Top of Task data

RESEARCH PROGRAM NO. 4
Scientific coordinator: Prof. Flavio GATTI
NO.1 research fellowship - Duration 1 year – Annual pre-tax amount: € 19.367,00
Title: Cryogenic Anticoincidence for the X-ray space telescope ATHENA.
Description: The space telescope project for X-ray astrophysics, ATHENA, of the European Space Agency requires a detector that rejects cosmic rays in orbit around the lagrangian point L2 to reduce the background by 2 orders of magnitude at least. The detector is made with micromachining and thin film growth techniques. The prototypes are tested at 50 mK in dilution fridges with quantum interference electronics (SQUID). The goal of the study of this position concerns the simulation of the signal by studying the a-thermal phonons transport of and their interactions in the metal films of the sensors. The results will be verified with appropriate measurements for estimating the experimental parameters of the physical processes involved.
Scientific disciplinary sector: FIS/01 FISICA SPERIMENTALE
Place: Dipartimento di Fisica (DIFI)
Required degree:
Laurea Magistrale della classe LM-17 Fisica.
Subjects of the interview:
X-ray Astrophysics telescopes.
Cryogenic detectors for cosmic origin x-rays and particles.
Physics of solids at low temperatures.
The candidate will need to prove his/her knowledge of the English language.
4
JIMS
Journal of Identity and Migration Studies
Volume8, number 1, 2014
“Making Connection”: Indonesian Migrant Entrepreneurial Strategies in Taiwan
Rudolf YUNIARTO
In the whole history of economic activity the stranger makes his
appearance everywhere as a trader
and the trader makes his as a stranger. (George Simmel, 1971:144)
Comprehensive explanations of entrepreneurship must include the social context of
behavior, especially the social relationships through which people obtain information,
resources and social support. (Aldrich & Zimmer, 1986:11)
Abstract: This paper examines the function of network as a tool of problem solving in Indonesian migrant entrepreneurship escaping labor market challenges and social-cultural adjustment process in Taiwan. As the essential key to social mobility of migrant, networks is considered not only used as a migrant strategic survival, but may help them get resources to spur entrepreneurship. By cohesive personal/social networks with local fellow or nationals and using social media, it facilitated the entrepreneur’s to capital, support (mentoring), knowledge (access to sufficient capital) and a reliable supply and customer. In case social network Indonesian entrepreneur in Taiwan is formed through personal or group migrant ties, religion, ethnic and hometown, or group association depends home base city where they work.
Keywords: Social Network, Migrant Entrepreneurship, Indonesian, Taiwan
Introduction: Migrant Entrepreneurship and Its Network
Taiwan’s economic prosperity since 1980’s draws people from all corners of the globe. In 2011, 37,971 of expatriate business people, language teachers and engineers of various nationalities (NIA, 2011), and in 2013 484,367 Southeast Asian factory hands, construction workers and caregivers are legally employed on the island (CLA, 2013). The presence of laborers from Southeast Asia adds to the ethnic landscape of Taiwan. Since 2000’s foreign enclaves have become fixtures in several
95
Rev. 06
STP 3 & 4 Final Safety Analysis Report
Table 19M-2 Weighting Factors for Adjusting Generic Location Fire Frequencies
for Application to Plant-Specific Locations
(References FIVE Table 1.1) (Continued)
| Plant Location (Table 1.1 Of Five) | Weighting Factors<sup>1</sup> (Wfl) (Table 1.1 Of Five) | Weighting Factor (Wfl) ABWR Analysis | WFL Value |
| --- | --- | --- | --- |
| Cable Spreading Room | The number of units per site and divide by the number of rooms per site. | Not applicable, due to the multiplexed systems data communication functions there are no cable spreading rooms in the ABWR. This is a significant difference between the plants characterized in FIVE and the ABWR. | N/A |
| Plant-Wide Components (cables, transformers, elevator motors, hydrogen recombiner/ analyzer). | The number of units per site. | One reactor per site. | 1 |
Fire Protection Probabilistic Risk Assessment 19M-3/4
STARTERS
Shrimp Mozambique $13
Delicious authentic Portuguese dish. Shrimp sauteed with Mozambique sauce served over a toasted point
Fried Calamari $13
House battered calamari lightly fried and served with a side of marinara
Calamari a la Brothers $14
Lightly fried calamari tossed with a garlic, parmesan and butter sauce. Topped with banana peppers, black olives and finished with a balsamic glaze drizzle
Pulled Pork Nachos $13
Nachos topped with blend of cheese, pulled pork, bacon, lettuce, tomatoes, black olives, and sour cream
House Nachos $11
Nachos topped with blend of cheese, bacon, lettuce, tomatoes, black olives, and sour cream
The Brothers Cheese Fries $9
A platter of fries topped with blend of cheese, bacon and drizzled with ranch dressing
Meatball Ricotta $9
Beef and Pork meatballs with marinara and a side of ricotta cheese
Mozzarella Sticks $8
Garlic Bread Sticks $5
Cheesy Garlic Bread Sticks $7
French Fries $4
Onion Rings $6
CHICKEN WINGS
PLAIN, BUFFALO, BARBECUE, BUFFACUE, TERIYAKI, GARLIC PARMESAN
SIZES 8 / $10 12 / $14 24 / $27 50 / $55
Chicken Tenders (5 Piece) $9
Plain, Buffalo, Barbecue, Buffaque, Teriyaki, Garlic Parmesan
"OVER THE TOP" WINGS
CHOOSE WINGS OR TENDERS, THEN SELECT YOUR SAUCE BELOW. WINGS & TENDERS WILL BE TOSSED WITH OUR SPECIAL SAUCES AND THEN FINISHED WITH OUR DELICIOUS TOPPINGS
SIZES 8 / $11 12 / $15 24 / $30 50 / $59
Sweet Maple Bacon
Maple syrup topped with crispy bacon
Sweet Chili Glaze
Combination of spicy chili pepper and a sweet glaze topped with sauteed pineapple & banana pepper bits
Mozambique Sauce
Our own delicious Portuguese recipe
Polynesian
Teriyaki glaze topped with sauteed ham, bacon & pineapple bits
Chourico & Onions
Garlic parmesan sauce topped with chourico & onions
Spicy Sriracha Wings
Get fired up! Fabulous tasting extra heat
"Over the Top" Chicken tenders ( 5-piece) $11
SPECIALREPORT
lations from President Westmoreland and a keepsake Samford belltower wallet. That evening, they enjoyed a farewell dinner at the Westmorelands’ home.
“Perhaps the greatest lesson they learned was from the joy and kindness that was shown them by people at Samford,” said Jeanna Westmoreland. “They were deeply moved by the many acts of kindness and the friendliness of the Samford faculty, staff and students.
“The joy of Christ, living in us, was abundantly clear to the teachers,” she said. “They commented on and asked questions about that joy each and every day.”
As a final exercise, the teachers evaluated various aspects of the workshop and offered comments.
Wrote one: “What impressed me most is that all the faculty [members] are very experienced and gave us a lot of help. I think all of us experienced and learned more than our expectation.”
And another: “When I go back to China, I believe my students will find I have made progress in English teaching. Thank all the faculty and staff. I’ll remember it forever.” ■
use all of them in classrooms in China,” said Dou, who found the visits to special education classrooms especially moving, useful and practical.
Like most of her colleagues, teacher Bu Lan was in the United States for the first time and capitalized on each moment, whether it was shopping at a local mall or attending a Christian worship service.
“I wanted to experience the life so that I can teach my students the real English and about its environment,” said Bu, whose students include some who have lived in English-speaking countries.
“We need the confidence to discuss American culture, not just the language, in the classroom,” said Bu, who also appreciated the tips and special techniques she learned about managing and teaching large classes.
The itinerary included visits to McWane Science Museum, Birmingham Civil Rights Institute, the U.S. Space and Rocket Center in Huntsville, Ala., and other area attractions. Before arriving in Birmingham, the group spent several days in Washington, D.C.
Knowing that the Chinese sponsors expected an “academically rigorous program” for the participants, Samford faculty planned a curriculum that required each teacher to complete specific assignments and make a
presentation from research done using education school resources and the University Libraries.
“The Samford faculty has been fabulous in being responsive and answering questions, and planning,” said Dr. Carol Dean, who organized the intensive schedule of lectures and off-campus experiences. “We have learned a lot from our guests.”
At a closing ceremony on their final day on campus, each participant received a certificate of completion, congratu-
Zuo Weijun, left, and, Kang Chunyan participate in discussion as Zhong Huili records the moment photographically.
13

Bottom of Task data

What is required: Transcribe the full listing exactly, omitting nothing.

Answer area:
RESEARCH PROGRAM NO. 4
Scientific coordinator: Prof. Flavio GATTI
NO.1 research fellowship - Duration 1 year – Annual pre-tax amount: € 19.367,00
Title: Cryogenic Anticoincidence for the X-ray space telescope ATHENA.
Description: The space telescope project for X-ray astrophysics, ATHENA, of the European Space Agency requires a detector that rejects cosmic rays in orbit around the lagrangian point L2 to reduce the background by 2 orders of magnitude at least. The detector is made with micromachining and thin film growth techniques. The prototypes are tested at 50 mK in dilution fridges with quantum interference electronics (SQUID). The goal of the study of this position concerns the simulation of the signal by studying the a-thermal phonons transport of and their interactions in the metal films of the sensors. The results will be verified with appropriate measurements for estimating the experimental parameters of the physical processes involved.
Scientific disciplinary sector: FIS/01 FISICA SPERIMENTALE
Place: Dipartimento di Fisica (DIFI)
Required degree:
Laurea Magistrale della classe LM-17 Fisica.
Subjects of the interview:
X-ray Astrophysics telescopes.
Cryogenic detectors for cosmic origin x-rays and particles.
Physics of solids at low temperatures.
The candidate will need to prove his/her knowledge of the English language.
4
JIMS
Journal of Identity and Migration Studies
Volume8, number 1, 2014
“Making Connection”: Indonesian Migrant Entrepreneurial Strategies in Taiwan
Rudolf YUNIARTO
In the whole history of economic activity the stranger makes his
appearance everywhere as a trader
and the trader makes his as a stranger. (George Simmel, 1971:144)
Comprehensive explanations of entrepreneurship must include the social context of
behavior, especially the social relationships through which people obtain information,
resources and social support. (Aldrich & Zimmer, 1986:11)
Abstract: This paper examines the function of network as a tool of problem solving in Indonesian migrant entrepreneurship escaping labor market challenges and social-cultural adjustment process in Taiwan. As the essential key to social mobility of migrant, networks is considered not only used as a migrant strategic survival, but may help them get resources to spur entrepreneurship. By cohesive personal/social networks with local fellow or nationals and using social media, it facilitated the entrepreneur’s to capital, support (mentoring), knowledge (access to sufficient capital) and a reliable supply and customer. In case social network Indonesian entrepreneur in Taiwan is formed through personal or group migrant ties, religion, ethnic and hometown, or group association depends home base city where they work.
Keywords: Social Network, Migrant Entrepreneurship, Indonesian, Taiwan
Introduction: Migrant Entrepreneurship and Its Network
Taiwan’s economic prosperity since 1980’s draws people from all corners of the globe. In 2011, 37,971 of expatriate business people, language teachers and engineers of various nationalities (NIA, 2011), and in 2013 484,367 Southeast Asian factory hands, construction workers and caregivers are legally employed on the island (CLA, 2013). The presence of laborers from Southeast Asia adds to the ethnic landscape of Taiwan. Since 2000’s foreign enclaves have become fixtures in several
95
Rev. 06
STP 3 & 4 Final Safety Analysis Report
Table 19M-2 Weighting Factors for Adjusting Generic Location Fire Frequencies
for Application to Plant-Specific Locations
(References FIVE Table 1.1) (Continued)
| Plant Location (Table 1.1 Of Five) | Weighting Factors<sup>1</sup> (Wfl) (Table 1.1 Of Five) | Weighting Factor (Wfl) ABWR Analysis | WFL Value |
| --- | --- | --- | --- |
| Cable Spreading Room | The number of units per site and divide by the number of rooms per site. | Not applicable, due to the multiplexed systems data communication functions there are no cable spreading rooms in the ABWR. This is a significant difference between the plants characterized in FIVE and the ABWR. | N/A |
| Plant-Wide Components (cables, transformers, elevator motors, hydrogen recombiner/ analyzer). | The number of units per site. | One reactor per site. | 1 |
Fire Protection Probabilistic Risk Assessment 19M-3/4
STARTERS
Shrimp Mozambique $13
Delicious authentic Portuguese dish. Shrimp sauteed with Mozambique sauce served over a toasted point
Fried Calamari $13
House battered calamari lightly fried and served with a side of marinara
Calamari a la Brothers $14
Lightly fried calamari tossed with a garlic, parmesan and butter sauce. Topped with banana peppers, black olives and finished with a balsamic glaze drizzle
Pulled Pork Nachos $13
Nachos topped with blend of cheese, pulled pork, bacon, lettuce, tomatoes, black olives, and sour cream
House Nachos $11
Nachos topped with blend of cheese, bacon, lettuce, tomatoes, black olives, and sour cream
The Brothers Cheese Fries $9
A platter of fries topped with blend of cheese, bacon and drizzled with ranch dressing
Meatball Ricotta $9
Beef and Pork meatballs with marinara and a side of ricotta cheese
Mozzarella Sticks $8
Garlic Bread Sticks $5
Cheesy Garlic Bread Sticks $7
French Fries $4
Onion Rings $6
CHICKEN WINGS
PLAIN, BUFFALO, BARBECUE, BUFFACUE, TERIYAKI, GARLIC PARMESAN
SIZES 8 / $10 12 / $14 24 / $27 50 / $55
Chicken Tenders (5 Piece) $9
Plain, Buffalo, Barbecue, Buffaque, Teriyaki, Garlic Parmesan
"OVER THE TOP" WINGS
CHOOSE WINGS OR TENDERS, THEN SELECT YOUR SAUCE BELOW. WINGS & TENDERS WILL BE TOSSED WITH OUR SPECIAL SAUCES AND THEN FINISHED WITH OUR DELICIOUS TOPPINGS
SIZES 8 / $11 12 / $15 24 / $30 50 / $59
Sweet Maple Bacon
Maple syrup topped with crispy bacon
Sweet Chili Glaze
Combination of spicy chili pepper and a sweet glaze topped with sauteed pineapple & banana pepper bits
Mozambique Sauce
Our own delicious Portuguese recipe
Polynesian
Teriyaki glaze topped with sauteed ham, bacon & pineapple bits
Chourico & Onions
Garlic parmesan sauce topped with chourico & onions
Spicy Sriracha Wings
Get fired up! Fabulous tasting extra heat
"Over the Top" Chicken tenders ( 5-piece) $11
SPECIALREPORT
lations from President Westmoreland and a keepsake Samford belltower wallet. That evening, they enjoyed a farewell dinner at the Westmorelands’ home.
“Perhaps the greatest lesson they learned was from the joy and kindness that was shown them by people at Samford,” said Jeanna Westmoreland. “They were deeply moved by the many acts of kindness and the friendliness of the Samford faculty, staff and students.
“The joy of Christ, living in us, was abundantly clear to the teachers,” she said. “They commented on and asked questions about that joy each and every day.”
As a final exercise, the teachers evaluated various aspects of the workshop and offered comments.
Wrote one: “What impressed me most is that all the faculty [members] are very experienced and gave us a lot of help. I think all of us experienced and learned more than our expectation.”
And another: “When I go back to China, I believe my students will find I have made progress in English teaching. Thank all the faculty and staff. I’ll remember it forever.” ■
use all of them in classrooms in China,” said Dou, who found the visits to special education classrooms especially moving, useful and practical.
Like most of her colleagues, teacher Bu Lan was in the United States for the first time and capitalized on each moment, whether it was shopping at a local mall or attending a Christian worship service.
“I wanted to experience the life so that I can teach my students the real English and about its environment,” said Bu, whose students include some who have lived in English-speaking countries.
“We need the confidence to discuss American culture, not just the language, in the classroom,” said Bu, who also appreciated the tips and special techniques she learned about managing and teaching large classes.
The itinerary included visits to McWane Science Museum, Birmingham Civil Rights Institute, the U.S. Space and Rocket Center in Huntsville, Ala., and other area attractions. Before arriving in Birmingham, the group spent several days in Washington, D.C.
Knowing that the Chinese sponsors expected an “academically rigorous program” for the participants, Samford faculty planned a curriculum that required each teacher to complete specific assignments and make a
presentation from research done using education school resources and the University Libraries.
“The Samford faculty has been fabulous in being responsive and answering questions, and planning,” said Dr. Carol Dean, who organized the intensive schedule of lectures and off-campus experiences. “We have learned a lot from our guests.”
At a closing ceremony on their final day on campus, each participant received a certificate of completion, congratu-
Zuo Weijun, left, and, Kang Chunyan participate in discussion as Zhong Huili records the moment photographically.
13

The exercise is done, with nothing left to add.